Chip based solutions also bring another caveat for consideration, supply chain and country of origin issues that can impact the availability and strategic security of digital identity. The world has already seen issues with chip supply over the Covid period and more recently with supply chain issues stemming from the Russian war in Ukraine and associated sanctions. Reliance on materials and manufacturing that involve China, Russia and Ukraine raise concerns around availability of chips in the future, have serious security concerns depending on where they are manufactured and where raw materials are sourced from.
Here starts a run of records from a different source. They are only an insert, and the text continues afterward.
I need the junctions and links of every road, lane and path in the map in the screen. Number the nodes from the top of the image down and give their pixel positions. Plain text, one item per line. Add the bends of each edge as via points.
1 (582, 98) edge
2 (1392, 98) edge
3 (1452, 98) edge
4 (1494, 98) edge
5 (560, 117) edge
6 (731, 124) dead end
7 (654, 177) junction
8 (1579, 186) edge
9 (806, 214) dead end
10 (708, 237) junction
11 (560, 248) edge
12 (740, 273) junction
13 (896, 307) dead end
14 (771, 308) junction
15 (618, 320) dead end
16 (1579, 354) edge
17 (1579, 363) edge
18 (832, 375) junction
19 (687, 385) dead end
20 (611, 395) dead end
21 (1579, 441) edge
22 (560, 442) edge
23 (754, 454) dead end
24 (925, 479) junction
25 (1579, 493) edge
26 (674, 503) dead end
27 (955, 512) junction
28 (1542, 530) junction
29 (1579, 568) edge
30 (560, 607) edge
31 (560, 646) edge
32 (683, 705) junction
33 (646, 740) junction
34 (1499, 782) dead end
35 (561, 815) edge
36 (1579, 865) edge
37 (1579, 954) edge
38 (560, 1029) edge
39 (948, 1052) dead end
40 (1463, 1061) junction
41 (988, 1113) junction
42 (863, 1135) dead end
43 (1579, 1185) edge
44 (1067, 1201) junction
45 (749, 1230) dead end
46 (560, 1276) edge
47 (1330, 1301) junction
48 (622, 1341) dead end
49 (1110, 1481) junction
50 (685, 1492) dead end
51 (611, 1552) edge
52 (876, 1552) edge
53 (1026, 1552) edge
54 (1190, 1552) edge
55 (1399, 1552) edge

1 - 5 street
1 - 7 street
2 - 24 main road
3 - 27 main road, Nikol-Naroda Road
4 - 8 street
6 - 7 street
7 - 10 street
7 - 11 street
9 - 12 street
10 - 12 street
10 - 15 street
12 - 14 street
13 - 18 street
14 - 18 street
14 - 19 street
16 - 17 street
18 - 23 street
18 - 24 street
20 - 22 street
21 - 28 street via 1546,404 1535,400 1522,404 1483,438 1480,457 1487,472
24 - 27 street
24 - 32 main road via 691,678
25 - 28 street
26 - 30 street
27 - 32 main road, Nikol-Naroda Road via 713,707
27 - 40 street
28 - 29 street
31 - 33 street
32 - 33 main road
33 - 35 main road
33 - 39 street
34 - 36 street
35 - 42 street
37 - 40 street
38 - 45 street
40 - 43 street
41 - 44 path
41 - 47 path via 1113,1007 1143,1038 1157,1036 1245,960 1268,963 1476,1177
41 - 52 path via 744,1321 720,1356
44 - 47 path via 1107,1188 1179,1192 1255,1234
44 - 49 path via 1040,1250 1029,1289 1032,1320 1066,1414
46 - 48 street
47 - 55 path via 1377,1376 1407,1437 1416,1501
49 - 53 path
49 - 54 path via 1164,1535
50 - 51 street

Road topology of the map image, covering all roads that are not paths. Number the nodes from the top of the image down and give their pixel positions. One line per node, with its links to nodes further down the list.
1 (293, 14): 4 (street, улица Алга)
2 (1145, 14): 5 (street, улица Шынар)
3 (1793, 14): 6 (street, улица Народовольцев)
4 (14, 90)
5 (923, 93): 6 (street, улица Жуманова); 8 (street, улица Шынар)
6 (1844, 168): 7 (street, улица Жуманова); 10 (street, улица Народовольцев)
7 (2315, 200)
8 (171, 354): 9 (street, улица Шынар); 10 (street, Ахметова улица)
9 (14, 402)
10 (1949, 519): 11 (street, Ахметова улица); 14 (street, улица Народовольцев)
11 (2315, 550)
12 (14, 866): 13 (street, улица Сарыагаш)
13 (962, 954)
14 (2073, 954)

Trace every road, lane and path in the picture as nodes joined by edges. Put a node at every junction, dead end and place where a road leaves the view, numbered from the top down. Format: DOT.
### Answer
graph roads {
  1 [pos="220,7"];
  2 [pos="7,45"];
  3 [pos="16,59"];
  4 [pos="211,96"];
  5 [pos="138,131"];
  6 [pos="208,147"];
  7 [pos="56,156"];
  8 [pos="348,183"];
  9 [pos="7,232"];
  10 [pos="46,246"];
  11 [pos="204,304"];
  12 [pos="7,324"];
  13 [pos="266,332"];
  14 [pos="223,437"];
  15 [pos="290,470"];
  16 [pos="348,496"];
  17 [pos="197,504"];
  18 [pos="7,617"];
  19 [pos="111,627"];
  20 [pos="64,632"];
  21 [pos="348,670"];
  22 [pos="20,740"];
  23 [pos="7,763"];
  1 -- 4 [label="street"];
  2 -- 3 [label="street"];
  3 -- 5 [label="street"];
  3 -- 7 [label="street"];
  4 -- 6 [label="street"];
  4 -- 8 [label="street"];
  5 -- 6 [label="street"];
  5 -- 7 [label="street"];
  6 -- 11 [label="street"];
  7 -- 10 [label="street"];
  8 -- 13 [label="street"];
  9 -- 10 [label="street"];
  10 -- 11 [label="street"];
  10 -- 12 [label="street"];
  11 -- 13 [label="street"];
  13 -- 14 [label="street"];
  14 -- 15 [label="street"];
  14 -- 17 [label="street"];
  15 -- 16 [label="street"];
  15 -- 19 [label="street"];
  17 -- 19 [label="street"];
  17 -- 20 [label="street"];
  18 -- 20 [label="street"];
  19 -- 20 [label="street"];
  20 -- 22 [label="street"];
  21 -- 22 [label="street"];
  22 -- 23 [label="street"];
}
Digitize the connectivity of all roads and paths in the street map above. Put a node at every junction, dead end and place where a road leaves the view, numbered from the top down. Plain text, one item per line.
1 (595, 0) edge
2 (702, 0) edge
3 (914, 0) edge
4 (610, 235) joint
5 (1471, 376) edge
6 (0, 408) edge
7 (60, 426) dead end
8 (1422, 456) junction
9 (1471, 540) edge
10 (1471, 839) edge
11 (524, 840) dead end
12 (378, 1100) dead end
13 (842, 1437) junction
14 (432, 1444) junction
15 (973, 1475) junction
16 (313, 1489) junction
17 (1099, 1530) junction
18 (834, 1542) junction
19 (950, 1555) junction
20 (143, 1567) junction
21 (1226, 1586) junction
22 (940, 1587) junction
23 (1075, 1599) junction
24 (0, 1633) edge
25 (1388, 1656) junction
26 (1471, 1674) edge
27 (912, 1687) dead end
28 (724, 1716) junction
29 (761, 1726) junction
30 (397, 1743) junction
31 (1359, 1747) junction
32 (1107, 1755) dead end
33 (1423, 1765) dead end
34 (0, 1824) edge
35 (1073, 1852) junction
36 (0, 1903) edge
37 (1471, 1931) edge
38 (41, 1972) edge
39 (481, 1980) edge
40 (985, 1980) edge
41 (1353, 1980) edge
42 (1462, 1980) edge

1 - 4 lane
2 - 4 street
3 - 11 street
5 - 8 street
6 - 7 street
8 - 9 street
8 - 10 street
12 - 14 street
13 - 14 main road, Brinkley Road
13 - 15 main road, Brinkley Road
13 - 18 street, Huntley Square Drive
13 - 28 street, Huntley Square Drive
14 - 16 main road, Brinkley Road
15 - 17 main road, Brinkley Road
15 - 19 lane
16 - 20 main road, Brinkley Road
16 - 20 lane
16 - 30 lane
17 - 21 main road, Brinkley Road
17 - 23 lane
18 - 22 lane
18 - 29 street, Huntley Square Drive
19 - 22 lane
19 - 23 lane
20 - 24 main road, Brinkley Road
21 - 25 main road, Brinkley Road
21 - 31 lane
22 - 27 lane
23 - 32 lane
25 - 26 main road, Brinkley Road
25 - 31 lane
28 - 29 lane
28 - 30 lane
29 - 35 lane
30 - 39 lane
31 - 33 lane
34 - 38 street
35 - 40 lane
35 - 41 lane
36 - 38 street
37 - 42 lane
Another issue that needs to be addressed is if a trusted and ethical solution can be provided that relies entirely on chips manufactured outside of the EU.

At Cybernetica, we believe there are better and quicker ways of working towards an eID wallet and we are working on these solutions.

With advanced cryptography, like secure multi-party computation, threshold cryptography schemes and other solutions, it is possible to run an EUDI wallet app on common and existing mobile hardware today, with a comparable security level to hardware-based solutions. It is also possible to certify such software-based solutions with existing evaluation standards, such as Common Criteria and remote QSCD protection profiles. It is not a coincidence that right now, a US government agency, the National Institute of Standards and Technology (NIST), is planning to do a standardisation call for such multi-party threshold schemes. Comments to the public draft are due 10th of April. Nor is it a coincidence that similar authentication and signing services exist and are in use in Estonia since 2017.

The future could be today. Your EUDI wallet could be in production in 6 months!